GOAL 1. In the forum thread about 寝だめ, which dictionary does Aoyama say he uses?

** Start of EXCERPTED TEXT **

# 寝だめ



## Pacerier

I was reading this tutorial :

●寝だめはできない
= Nedame wa dekinai.
= You can’t store up sleep.


I've checked WWWJDIC for 寝だめ but it doesn't look like it's a word. I was wondering how do we parse the sentence 寝だめはできない ?


----------



## Aoyama

You know that 寝だめ is written 寝溜め, which can give a better clue of its meaning. If you google 寝だめ, you will see many forums or articles dealing with this. To "store up sleep" is one option for translation (tameru = save, store). There are a few verbs or locutions with 溜め in Japanese : kaidame (kau : buy) stock up etc.


----------



## Pacerier

Heys cool, btw do people usually write it as 寝だめ or 寝溜め ?


----------



## Aoyama

Probably 寝だめ as nowadays use of kanjis is declining, but the correct way (and what appears in the dictionary) is 寝溜め.


----------



## Pacerier

Heys which dictionary do you use?

I use WWWJDIC and it doesn't have either 寝溜め nor 寝だめ.


----------



## 涼宮

Pacerier said:


> Heys which dictionary do you use?
> 
> I use WWWJDIC and it doesn't have either 寝溜め nor 寝だめ.



You can find it here http://dic.yahoo.co.jp/dsearch?p=%E5%AF%9D%E6%BA%9C%E3%82%81&stype=0&dtype=3


----------



## Aoyama

I use the 広辞苑, but any Japanese-Japanese dictionary will have this entry.


----------



## Pacerier

Is there an online version of the 広辞苑 ?


----------



## Aoyama

The only thing I know is here : http://www.iwanami.co.jp/kojien/ , and there is a CD-Rom version. If you are a student at some university, it must have it (at the library). There are other Japanese dictionaries, even good Japanese-Chinese dictionaries, some of them made in China or Taiwan, where you will certainly find this word.


----------



## Pacerier

Do you think 研究社 is better or 広辞苑?


----------



## Aoyama

Both are respectable. Maybe this discussion should continue by PM (off-topic).


----------

** End of EXCERPTED TEXT **
** Start of RECORDS **

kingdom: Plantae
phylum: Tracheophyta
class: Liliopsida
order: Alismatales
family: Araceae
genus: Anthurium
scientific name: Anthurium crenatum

** End of RECORDS **

GOAL 2. Rewrite the lines of the botanical specimen entries with "scientific name" replaced by "species name", leaving everything else unchanged.

COMPLETE OUTPUT 1. He uses the 広辞苑.

COMPLETE OUTPUT 2.
kingdom: Plantae
phylum: Tracheophyta
class: Liliopsida
order: Alismatales
family: Araceae
genus: Anthurium
species name: Anthurium crenatum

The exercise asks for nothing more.